Resta, pois, que essa confluência seja valorizada e utilizada em benefício da pesquisa agropecuária, no caso vertente. (v) A religião propõe dogmas, o conhecimento científico propõe a libertação. Essa tese é equivocada e, até certo ponto, paradoxal, porque, além de “libertação” nem sempre acontecer em ciência, é uma forte proposta dogmática, particularmente das religiões cristãs. Além disso, o conhecimento científico já produziu inúmeros dogmas, que foram difíceis de serem rompidos, como ocorreu, na Física, com o átomo, por exemplo. Por outro lado, seria muita pretensão da ciência propor a libertação, porque a própria dinâmica dialética da produção científica propõe dogmas. (vi) O conhecimento científico é reconhecido pela sua preocupação com a forma e a sua desvinculação com a política. Não há dúvida quanto à preocupação com o rigor, com a forma e a coerência de argumentos na produção da ciência, entretanto todo conhecimento cientifico está entranhado de ação política.

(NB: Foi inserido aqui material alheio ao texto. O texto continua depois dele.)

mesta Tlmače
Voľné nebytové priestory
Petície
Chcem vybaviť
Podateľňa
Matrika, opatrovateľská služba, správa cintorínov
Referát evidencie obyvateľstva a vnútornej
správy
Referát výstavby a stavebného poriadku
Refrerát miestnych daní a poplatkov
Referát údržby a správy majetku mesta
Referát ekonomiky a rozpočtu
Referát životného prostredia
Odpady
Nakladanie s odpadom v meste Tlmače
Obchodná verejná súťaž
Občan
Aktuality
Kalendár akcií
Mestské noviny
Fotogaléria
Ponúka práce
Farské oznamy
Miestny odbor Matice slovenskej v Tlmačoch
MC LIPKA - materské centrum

A produção do conhecimento científico dialoga com as necessidades da sociedade e com as próprias necessidades da comunidade científica. Isso é política. Ciência que não faz isso dificilmente é reconhecida como tal. Por outro lado, a consecução de recursos para pesquisa, por exemplo, dificilmente é eximida de ações políticas. Algumas instituições de pesquisa conseguem mais recurso do que outras, nem sempre por produzirem mais e melhor, mas pelo simples fato de usarem ações políticas mais efetivas. Essa tese, então, está equivocada, porque não existe conhecimento científico despretensioso, despreocupado com a ação política; exatamente ao contrário, porque fazer ciência é uma ação política. (vii) O conhecimento científico é indiscutível. Ele é a expressão da verdade.

Esse é, provavelmente, o erro mais comum sobre o conhecimento científico, afirma a autora.

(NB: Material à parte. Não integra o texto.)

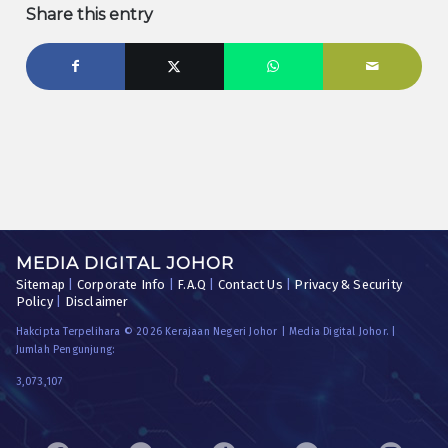
Share this entry
MEDIA DIGITAL JOHOR
Sitemap
|
Corporate Info
|
F.A.Q
|
Contact Us
|
Privacy & Security
Policy
|
Disclaimer
Hakcipta Terpelihara © 2026 Kerajaan Negeri Johor | Media Digital Johor. |
Jumlah Pengunjung:
3,073,107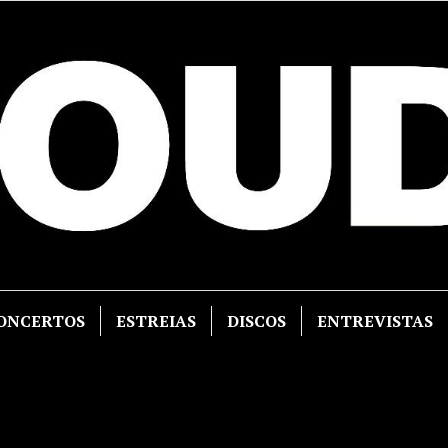
ONCERTOS
ESTREIAS
DISCOS
ENTREVISTAS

Nele nada é indiscutível; pelo contrário, a discutibilidade é, inclusive, um critério de cientificidade, pois a produção científica é dialética. Assim, tudo o que se colocar como pronto, acabado não pode ser considerado científico, já que a própria natureza está sempre em processo de transformação. Por isso não só o cenário da realidade muda, como também a forma de ver o mundo e os métodos de interpretar essa realidade, exigindo refutação, alteração e substituição.

Não obstante “eventuais exageros” de alguns, parece difícil negar a importância de bem usar os diversos tipos de saberes para realçar o potencial de produção de conhecimentos em projetos de pesquisa agropecuária, por exemplo. Primeiro, porque cada membro dessas equipes carrega consigo experiências adquiridas na vida, que, se provocadas num processo interativo, podem ser bastante úteis, até porque a própria escolha do objeto de investigação nem sempre prescinde do senso comum. Segundo, detectar e explorar adequadamente a perspicácia de eventuais seguidores de correntes filosóficas ou religiosas pode motivar a equipe ao interesse pela formulação de concepções mais gerais, unificadas e unificantes do universo pesquisado, de modo a buscar conclusões mais globais e harmônicas. Afinal, o valor da lógica racional e a convicção de que realidades universais dão sentido a realidades particulares, somadas ao conhecimento científico dos componentes das equipes dos projetos podem realçar a obtenção de resultados. Por outro lado, pertencendo ou não a quaisquer correntes religiosa ou filosófica, o cientista é sensível, pois sente, percebe, forma imagens mentais de coisas, seres e fatos, que não se pode desprezar. Apesar da diferença entre esses conhecimentos, eles se servem muito um do outro.